◆ WHAT IS NEEDED ◆
Print all the entries exactly.

(Dataset entries)
.....

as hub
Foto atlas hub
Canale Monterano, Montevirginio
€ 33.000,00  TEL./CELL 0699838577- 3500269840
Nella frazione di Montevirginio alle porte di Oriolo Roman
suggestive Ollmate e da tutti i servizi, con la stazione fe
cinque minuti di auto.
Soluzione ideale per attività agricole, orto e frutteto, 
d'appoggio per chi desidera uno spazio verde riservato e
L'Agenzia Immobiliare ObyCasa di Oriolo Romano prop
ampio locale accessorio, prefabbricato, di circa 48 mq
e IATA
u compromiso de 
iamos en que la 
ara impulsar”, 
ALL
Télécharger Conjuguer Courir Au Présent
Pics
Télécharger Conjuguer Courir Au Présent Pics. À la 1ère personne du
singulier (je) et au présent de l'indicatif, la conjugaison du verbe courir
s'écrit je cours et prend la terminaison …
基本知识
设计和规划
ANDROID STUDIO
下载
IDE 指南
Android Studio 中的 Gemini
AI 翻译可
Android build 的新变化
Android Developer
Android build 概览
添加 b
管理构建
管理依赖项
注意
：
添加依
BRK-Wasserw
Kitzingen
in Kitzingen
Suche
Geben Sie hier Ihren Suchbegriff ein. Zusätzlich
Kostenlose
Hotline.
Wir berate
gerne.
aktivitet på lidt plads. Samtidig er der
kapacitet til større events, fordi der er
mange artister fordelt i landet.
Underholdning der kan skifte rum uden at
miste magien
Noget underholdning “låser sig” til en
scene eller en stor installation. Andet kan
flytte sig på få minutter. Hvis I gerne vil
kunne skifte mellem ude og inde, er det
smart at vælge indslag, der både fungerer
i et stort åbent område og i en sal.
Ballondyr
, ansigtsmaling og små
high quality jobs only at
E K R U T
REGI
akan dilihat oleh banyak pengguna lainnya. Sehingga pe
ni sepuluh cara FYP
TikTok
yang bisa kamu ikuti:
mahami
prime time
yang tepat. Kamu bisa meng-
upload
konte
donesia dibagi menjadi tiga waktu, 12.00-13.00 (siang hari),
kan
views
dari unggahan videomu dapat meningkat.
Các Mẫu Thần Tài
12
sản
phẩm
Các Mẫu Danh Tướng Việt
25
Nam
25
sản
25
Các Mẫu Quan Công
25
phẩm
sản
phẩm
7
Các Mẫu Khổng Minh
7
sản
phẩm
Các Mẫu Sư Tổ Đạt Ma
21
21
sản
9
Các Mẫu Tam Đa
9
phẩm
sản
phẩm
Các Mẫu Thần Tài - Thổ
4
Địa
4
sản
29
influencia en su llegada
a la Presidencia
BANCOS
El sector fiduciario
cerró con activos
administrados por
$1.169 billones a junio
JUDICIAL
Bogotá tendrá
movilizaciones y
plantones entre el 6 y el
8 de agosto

.....

◆ TASK RESPONSE ◆
as hub
Foto atlas hub
Canale Monterano, Montevirginio
€ 33.000,00  TEL./CELL 0699838577- 3500269840
Nella frazione di Montevirginio alle porte di Oriolo Roman
suggestive Ollmate e da tutti i servizi, con la stazione fe
cinque minuti di auto.
Soluzione ideale per attività agricole, orto e frutteto, 
d'appoggio per chi desidera uno spazio verde riservato e
L'Agenzia Immobiliare ObyCasa di Oriolo Romano prop
ampio locale accessorio, prefabbricato, di circa 48 mq
e IATA
u compromiso de 
iamos en que la 
ara impulsar”, 
ALL
Télécharger Conjuguer Courir Au Présent
Pics
Télécharger Conjuguer Courir Au Présent Pics. À la 1ère personne du
singulier (je) et au présent de l'indicatif, la conjugaison du verbe courir
s'écrit je cours et prend la terminaison …
基本知识
设计和规划
ANDROID STUDIO
下载
IDE 指南
Android Studio 中的 Gemini
AI 翻译可
Android build 的新变化
Android Developer
Android build 概览
添加 b
管理构建
管理依赖项
注意
：
添加依
BRK-Wasserw
Kitzingen
in Kitzingen
Suche
Geben Sie hier Ihren Suchbegriff ein. Zusätzlich
Kostenlose
Hotline.
Wir berate
gerne.
aktivitet på lidt plads. Samtidig er der
kapacitet til større events, fordi der er
mange artister fordelt i landet.
Underholdning der kan skifte rum uden at
miste magien
Noget underholdning “låser sig” til en
scene eller en stor installation. Andet kan
flytte sig på få minutter. Hvis I gerne vil
kunne skifte mellem ude og inde, er det
smart at vælge indslag, der både fungerer
i et stort åbent område og i en sal.
Ballondyr
, ansigtsmaling og små
high quality jobs only at
E K R U T
REGI
akan dilihat oleh banyak pengguna lainnya. Sehingga pe
ni sepuluh cara FYP
TikTok
yang bisa kamu ikuti:
mahami
prime time
yang tepat. Kamu bisa meng-
upload
konte
donesia dibagi menjadi tiga waktu, 12.00-13.00 (siang hari),
kan
views
dari unggahan videomu dapat meningkat.
Các Mẫu Thần Tài
12
sản
phẩm
Các Mẫu Danh Tướng Việt
25
Nam
25
sản
25
Các Mẫu Quan Công
25
phẩm
sản
phẩm
7
Các Mẫu Khổng Minh
7
sản
phẩm
Các Mẫu Sư Tổ Đạt Ma
21
21
sản
9
Các Mẫu Tam Đa
9
phẩm
sản
phẩm
Các Mẫu Thần Tài - Thổ
4
Địa
4
sản
29
influencia en su llegada
a la Presidencia
BANCOS
El sector fiduciario
cerró con activos
administrados por
$1.169 billones a junio
JUDICIAL
Bogotá tendrá
movilizaciones y
plantones entre el 6 y el
8 de agosto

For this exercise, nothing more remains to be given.